Seniors are invaluable volunteers in public school reading programs. As a reading specialist in a public school where 95% of our students qualify for free or reduced lunch, I’ve had the good fortune to work with volunteers through United Way’s Schools of Hope program. The bond that forms between seniors and young students is amazing to see.

In economically disadvantaged homes, there often is limited access to books, parents are working long hours and do not have time to read with their children, and conditions in the home may be crowded, noisy, and not conducive to reading. When a senior volunteer comes in to school once a week to sit and read one-on-one with a student, the student is being given a special gift. The student gets a trusted adult’s full attention and reading support.

I’ve heard from our volunteers that the pleasure is all theirs! Our volunteers come from various walks of life, many are retired professionals, and they say it is refreshing and uplifting to work with young students and see their eagerness and exuberance for learning despite many challenges in their young lives.

Research shows that if a child isn’t a proficient reader by the end of third grade, it is very unlikely that he/she will graduate from high school and go on to higher education. Economically disadvantaged children are particularly at risk, because of the achievement gap between children of low-income and higher income families.

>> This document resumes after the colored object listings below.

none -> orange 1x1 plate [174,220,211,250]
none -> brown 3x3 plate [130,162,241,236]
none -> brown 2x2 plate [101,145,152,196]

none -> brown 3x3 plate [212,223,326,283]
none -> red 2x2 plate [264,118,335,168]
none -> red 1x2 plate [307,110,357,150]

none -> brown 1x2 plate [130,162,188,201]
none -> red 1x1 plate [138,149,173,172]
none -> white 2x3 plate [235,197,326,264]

Much of this achievement gap is due to the phenomenon called “summer learning loss,” also referred to as “summer slide” or “summer setback.” Unlike in more well-to-do families, economically disadvantaged children often do not have enriching summer experiences such as trips to the library or bookstore, family trips to museums or historical sites, or travel vacations. These children come back to school in the fall having lost some of the learning gains of the previous year. If your community has any summer reading programs, this is an especially important time to volunteer.

If you decide to give volunteering a try, you’ll probably need to get a T.B. test and get fingerprinted. If you go through a sponsoring organization such as United Way or your local volunteer center, they will probably take care of all this at no cost to you. Some organizations have tutor training workshops, and will offer you a choice of placement in a particular school or grade of your choosing. In other communities, school districts or individual schools have their own volunteer programs set up and you can call the school district directly.

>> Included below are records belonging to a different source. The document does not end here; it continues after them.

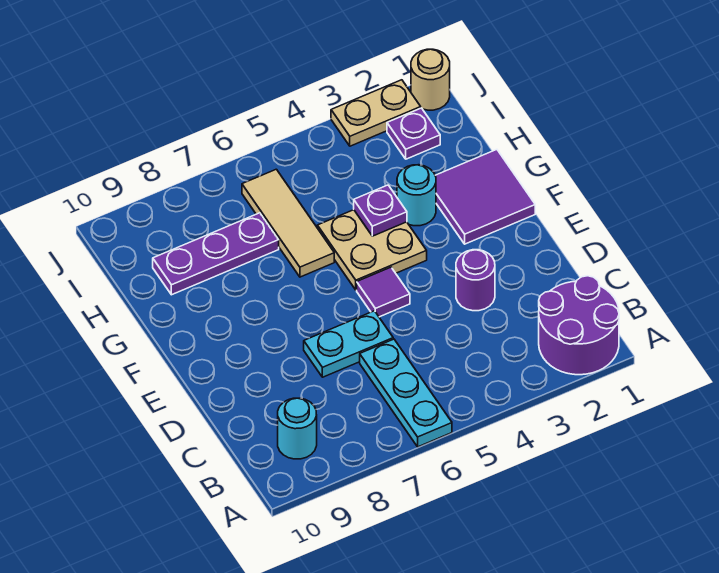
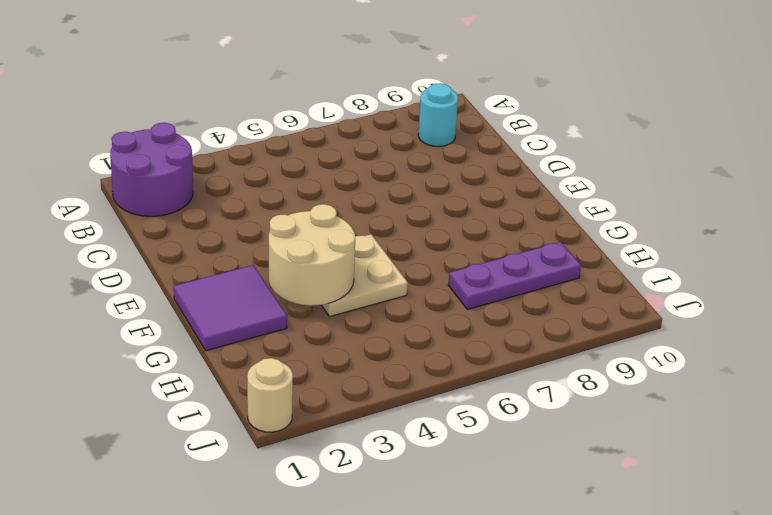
tan 2x2 round brick [269,204,355,306] -> purple 1x1 plate [354,185,407,236]
none -> cyan 1x3 plate [360,339,452,447]
none -> purple 1x1 round brick [456,250,495,311]
none -> cyan 1x2 plate [304,311,393,377]

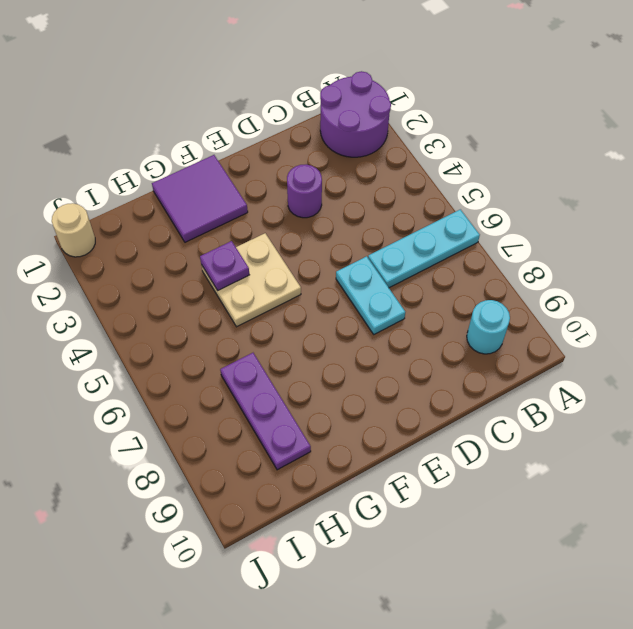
none -> purple 1x1 tile [357,267,410,317]
none -> cyan 1x1 round brick [397,165,436,226]
none -> tan 1x3 tile [242,169,334,277]

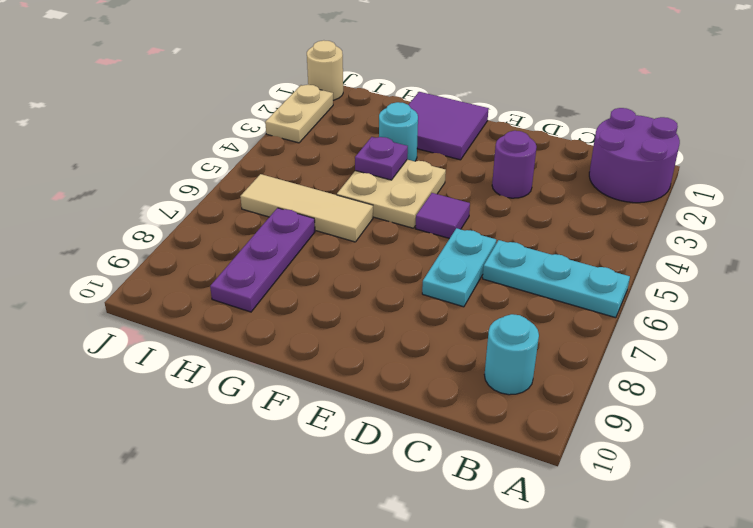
none -> purple 1x1 plate [387,108,440,159]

From what I’ve heard from our volunteers, they like going through a sponsoring agency. All the necessary paperwork, training, and placement is arranged and hassle-free, and there are sometimes ongoing meetings and training and a supportive community of volunteers. Schools like it too because they know that the volunteers are vetted, reliable, and knowledgeable about how to read with a student.

I want to encourage retirees who are looking for a rewarding volunteer experience to check into your local volunteer organizations such as United Way and volunteer to read with students in elementary schools. I think you will find it gratifying and you will be very appreciated by students, teachers, and parents.